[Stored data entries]
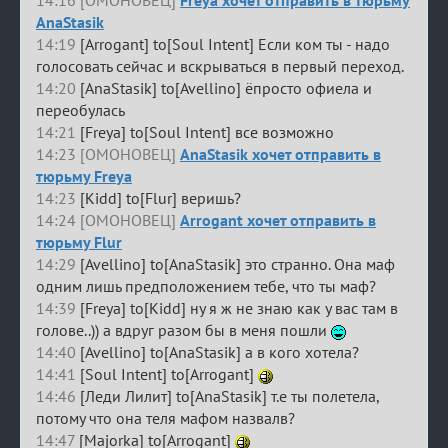
14:16 [ОМОНОВЕЦ]
Freya хочет отправить в тюрьму
AnaStasik
14:19
[Arrogant] to[Soul Intent] Если ком ты - надо
голосовать сейчас и вскрываться в первый переход.
14:20
[AnaStasik] to[Avellino] ёпросто офиела и
переобулась
14:21
[Freya] to[Soul Intent] все возможно
14:23 [ОМОНОВЕЦ]
AnaStasik хочет отправить в
тюрьму Freya
14:23
[Kidd] to[Flur] веришь?
14:24 [ОМОНОВЕЦ]
Arrogant хочет отправить в
тюрьму Flur
14:29
[Avellino] to[AnaStasik] это странно. Она маф
одним лишь предположением тебе, что ты маф?
14:39
[Freya] to[Kidd] ну я ж не знаю как у вас там в
голове..)) а вдруг разом бы в меня пошли
14:40
[Avellino] to[AnaStasik] а в кого хотела?
14:41
[Soul Intent] to[Arrogant]
14:46
[Леди Лилит] to[AnaStasik] т.е ты полетела,
потому что она теля мафом назвалв?
14:47
[Majorka] to[Arrogant]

Requirement - Leave out every line before the one containing "14:23 [ОМОНОВЕЦ]". Transcribe that line and all lines after it through the end of the data above, exactly.

Exercise result -
14:23 [ОМОНОВЕЦ]
AnaStasik хочет отправить в
тюрьму Freya
14:23
[Kidd] to[Flur] веришь?
14:24 [ОМОНОВЕЦ]
Arrogant хочет отправить в
тюрьму Flur
14:29
[Avellino] to[AnaStasik] это странно. Она маф
одним лишь предположением тебе, что ты маф?
14:39
[Freya] to[Kidd] ну я ж не знаю как у вас там в
голове..)) а вдруг разом бы в меня пошли
14:40
[Avellino] to[AnaStasik] а в кого хотела?
14:41
[Soul Intent] to[Arrogant]
14:46
[Леди Лилит] to[AnaStasik] т.е ты полетела,
потому что она теля мафом назвалв?
14:47
[Majorka] to[Arrogant]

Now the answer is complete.